I adapted this recipe slightly from one I found in a book: Bake by Edward Gee.
The panforte will keep at room temperature for about one month if you seal it in an airtight container. You can refrigerate for 6 months and freeze for one year but be sure it is sealed to prevent it from drying out.
I like to slice mine very thin with a sharp knife. Make triangle slices about ¼ inch thick then plate them and dust with powdered sugar.
Panforte Recipe Card
Literally translated, panforte means “strong bread” a reference to its rich and aromatic flavor. Panforte is a traditional Christmas Italian dessert containing fruits and nuts, and resembles fruitcake. The predominant spices in panforte are nutmeg, cinnamon , coriander, and cloves. These spices combined with some dried fruit make a delicious dessert.

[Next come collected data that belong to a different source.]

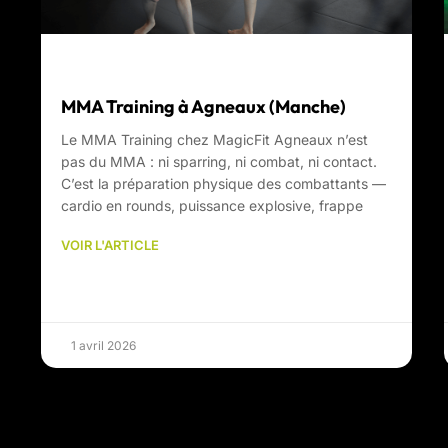
MMA Training à Agneaux (Manche)
Le MMA Training chez MagicFit Agneaux n’est
pas du MMA : ni sparring, ni combat, ni contact.
C’est la préparation physique des combattants —
cardio en rounds, puissance explosive, frappe
VOIR L'ARTICLE
1 avril 2026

- ¾ cup hazelnuts skinless
- ¾ cup almonds
- ½ cup candied orange peel
- ⅓ cup dried apricots diced
- ⅓ cup cherries dried
- 1 rind of 1 orange (zest) grated
- ⅓ cup flour
- 2 Tbsp cocoa powder
- 1 tsp cinnamon
- ¼ tsp coriander ground
- ¼ tsp nutmeg ground
- ¼ tsp cloves ground
- ½ cup sugar
- ¾ cup honey
- 1 tsp Powder sugar for dusting.
Preheat oven to 350°F and line an 8" round cake pan with parchment paper.

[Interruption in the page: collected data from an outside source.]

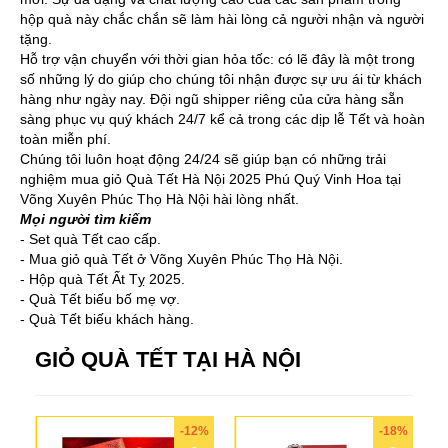
hộp quà này chắc chắn sẽ làm hài lòng cả người nhận và người
tặng.
Hỗ trợ vận chuyển với thời gian hỏa tốc: có lẽ đây là một trong
số những lý do giúp cho chúng tôi nhận được sự ưu ái từ khách
hàng như ngày nay. Đội ngũ shipper riêng của cửa hàng sẵn
sàng phục vụ quý khách 24/7 kể cả trong các dịp lễ Tết và hoàn
toàn miễn phí.
Chúng tôi luôn hoạt động 24/24 sẽ giúp bạn có những trải
nghiệm mua giỏ Quà Tết Hà Nội 2025 Phú Quý Vinh Hoa tại
Võng Xuyên Phúc Thọ Hà Nội hài lòng nhất.
Mọi người tìm kiếm
- Set quà Tết cao cấp.
- Mua giỏ quà Tết ở Võng Xuyên Phúc Thọ Hà Nội.
- Hộp quà Tết Ất Tỵ 2025.
- Quà Tết biếu bố mẹ vợ.
- Quà Tết biếu khách hàng.
GIỎ QUÀ TẾT TẠI HÀ NỘI
-12%
-18%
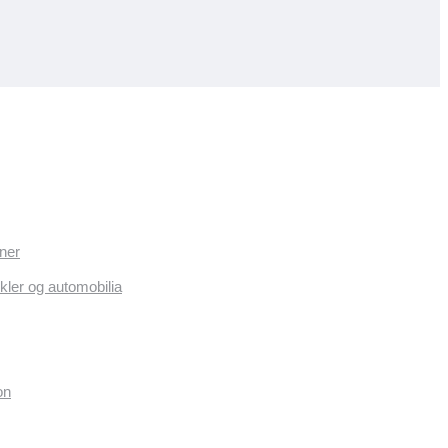
ner
kler og automobilia
on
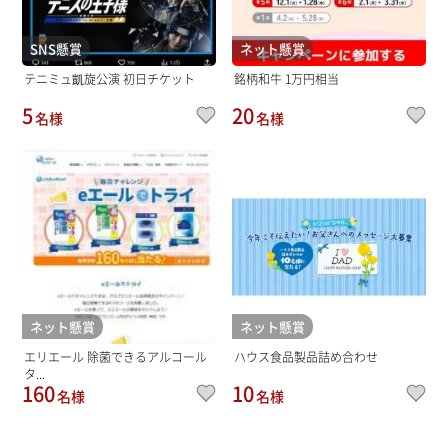
SNS懸賞
ネット懸賞
テニミュ凱旋公演 初日チケット
銘柄和牛 1万円相当
5
20
名様
名様
ネット懸賞
ネット懸賞
エリエール 除菌できるアルコール
ハウス食品製品詰め合わせ
タ...
160
10
名様
名様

- Place almonds and hazelnuts on a parchment covered baking sheet and toast for about 10 minutes.
Lower oven temperature to 300°F
- Using a food processor, chop nuts coarsely. Place in a large bowl and add the candied orange peel, apricots, cherries and orange rind.
Add the flour, cocoa powder, coriander, nutmeg, cinnamon and cloves. Mix well.
- In a saucepan on low heat, mix sugar and honey until well dissolved. Allow to boil and cook for about 5 minutes. The mixture should begin to darken.
Add the nut mixture to the pan and mix thoroughly. Combine the sugar and nut mixture with the dry ingredients in the bowl. Work quickly before it gets stiff.
Carefully pour the mixture into the parchment covered cake pan and bake for about 1 hour.
- The cake should bubble and rise just a little bit.
- Allow to cool completely, about 4-6 hours and carefully invert onto a large round cake platter.
- Dust with powdered sugar and cut into triangles.